To determine the three output parameters; CO2eq emission and cost originating from the support vessels and FOWT downtime, a calculation model has been developed, as this was not available. The calculation model compares seven different support fleet configurations for the two maintenance strategies. The configurations contain at least one heavy lift vessel (HLV), platform supply vessel or anchor handling supply vessel type, which are varied in this study on their empirical based parameterised designs. The calculation model also allows the possibility to include, amongst others, preventive maintenance, breakdown maintenance and utilization of different fuels. In total three FOWT farms, varying in size and distance from shore, were considered to determine the effect of those parameters on the different support fleet configurations.
The calculation model was verified and provides a reliable and relatively quick method to compare different support fleet configurations, concerning the two major component replacement strategies. With the use of this model it was found that the most sustainable support fleet configuration for both preventive and breakdown maintenance is a standalone HLV. However, this conclusion does not hold for full blade replacement campaigns. The cost of this HLM strategy is relatively high compared to the TTPM configurations, especially when considering preventive maintenance campaigns. Therefore, it is suggested that the TTPM strategy is preferred for preventive maintenance campaigns.

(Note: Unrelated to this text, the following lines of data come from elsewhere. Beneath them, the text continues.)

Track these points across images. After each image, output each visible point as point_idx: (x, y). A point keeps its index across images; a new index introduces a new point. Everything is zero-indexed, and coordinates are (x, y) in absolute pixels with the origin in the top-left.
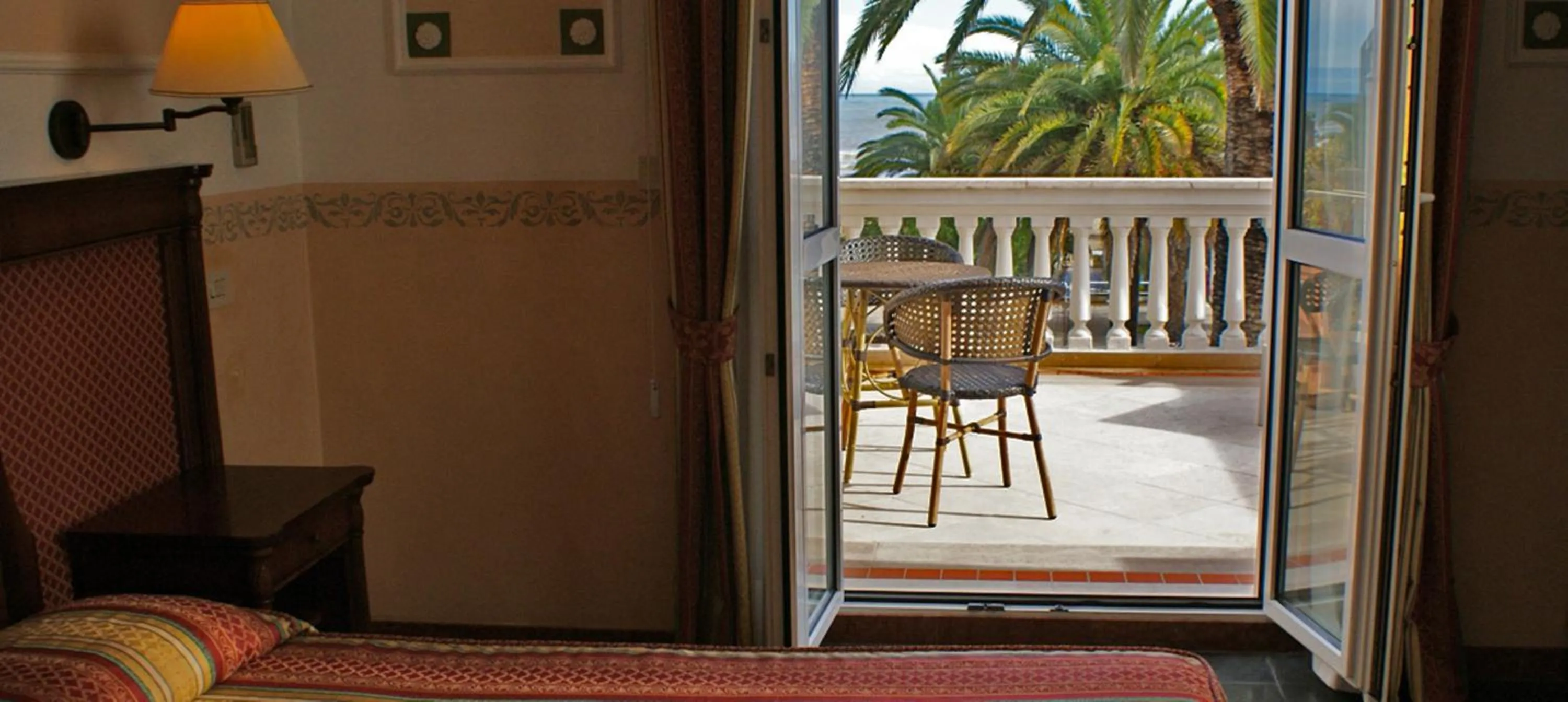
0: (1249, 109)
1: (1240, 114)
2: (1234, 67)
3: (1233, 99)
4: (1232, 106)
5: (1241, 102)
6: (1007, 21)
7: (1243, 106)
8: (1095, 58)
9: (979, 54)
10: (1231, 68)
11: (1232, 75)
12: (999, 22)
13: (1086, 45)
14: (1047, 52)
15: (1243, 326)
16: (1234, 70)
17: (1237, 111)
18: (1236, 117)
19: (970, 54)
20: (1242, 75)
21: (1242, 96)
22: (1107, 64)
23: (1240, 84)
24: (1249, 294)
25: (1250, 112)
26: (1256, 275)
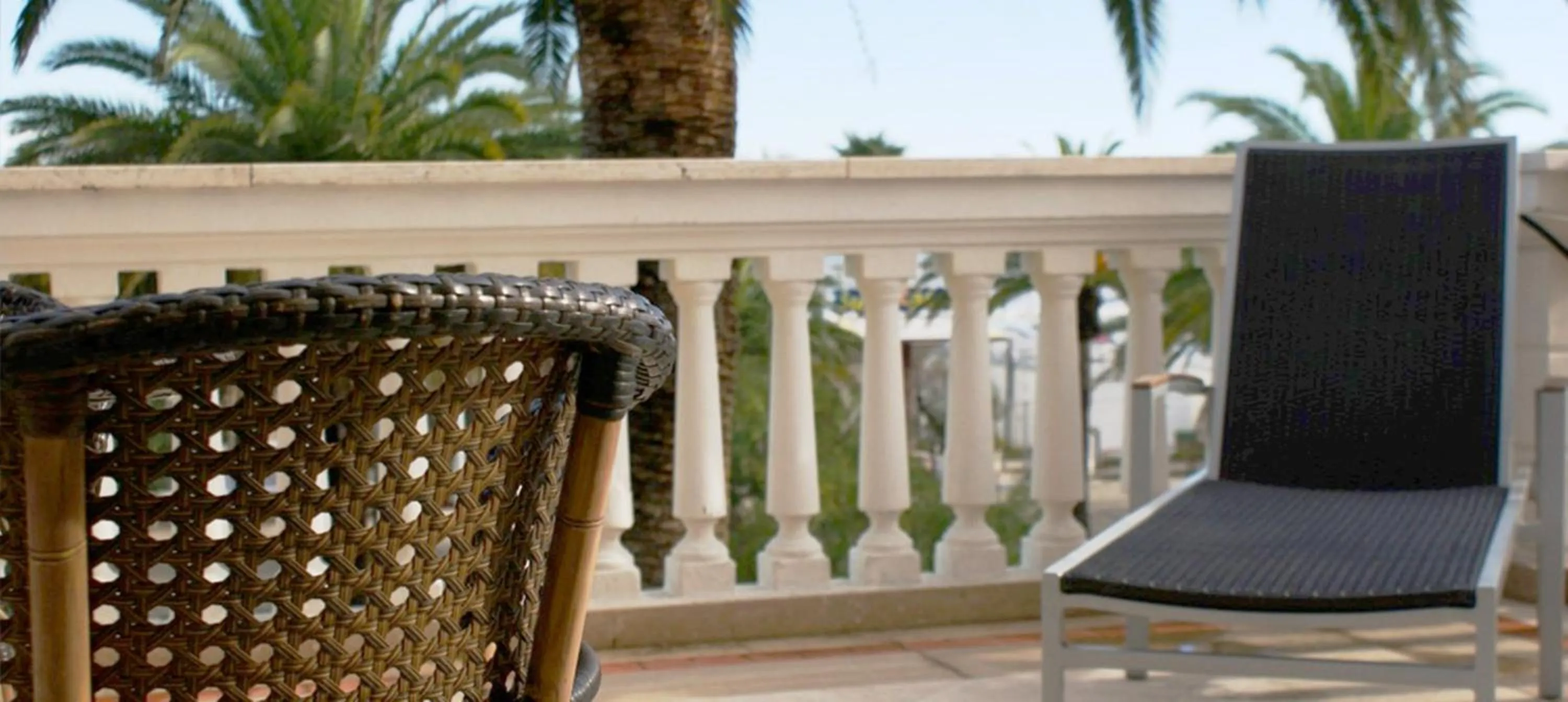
0: (631, 118)
1: (611, 127)
2: (596, 38)
3: (595, 99)
4: (595, 112)
5: (613, 105)
6: (119, 47)
7: (616, 113)
8: (275, 102)
9: (72, 101)
10: (588, 41)
11: (592, 54)
12: (107, 47)
13: (260, 83)
14: (191, 98)
15: (627, 538)
16: (596, 44)
17: (604, 121)
18: (605, 134)
19: (56, 101)
20: (611, 53)
21: (613, 93)
22: (300, 113)
23: (608, 72)
24: (643, 475)
25: (631, 124)
26: (657, 437)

It must be noted that this is also based on the assumption that the port of repair has unlimited facilities to replace the components as soon as the FOWT arrives. It should also be noted that the FOWT downtime is greater for the TTPM strategy, which could be a potentially important aspect of the repair. The calculation model also allows to test new innovative concepts, such as a quick mooring (dis)connection system and the climbing crane. Both show to have a beneficial effect on the replacement operation.
This research has shown that the developed calculation model is well suited, reliable and a relatively quick method determine the potential of both strategies. This research already provided Royal IHC insight into the new market, but can also be used to inform clients who request an advice. The flexibility of the model allows it to be used for different field, fleet and vessel parameters. Moreover, due to the modular programming method additional information can be added at a later stage. This also leads to some recommendations for further research. A suitable weather module has to be introduced in order to get a better estimation on the vessel downtime. After this is done the program should be optimised in terms of runtime efficiency, in such a way that a Monte Carlo method could be run. The added value of this method is that a more accurate support vessel downtime can be estimated. It is also recommended to include bunker time into the calculation as it is currently set to 0 h and potentially leads to an overoptimistic outcome. Lastly, two other floater types should be designed for a 15 MW turbine and included in the model. These floater types are the tension leg platform and barge floater.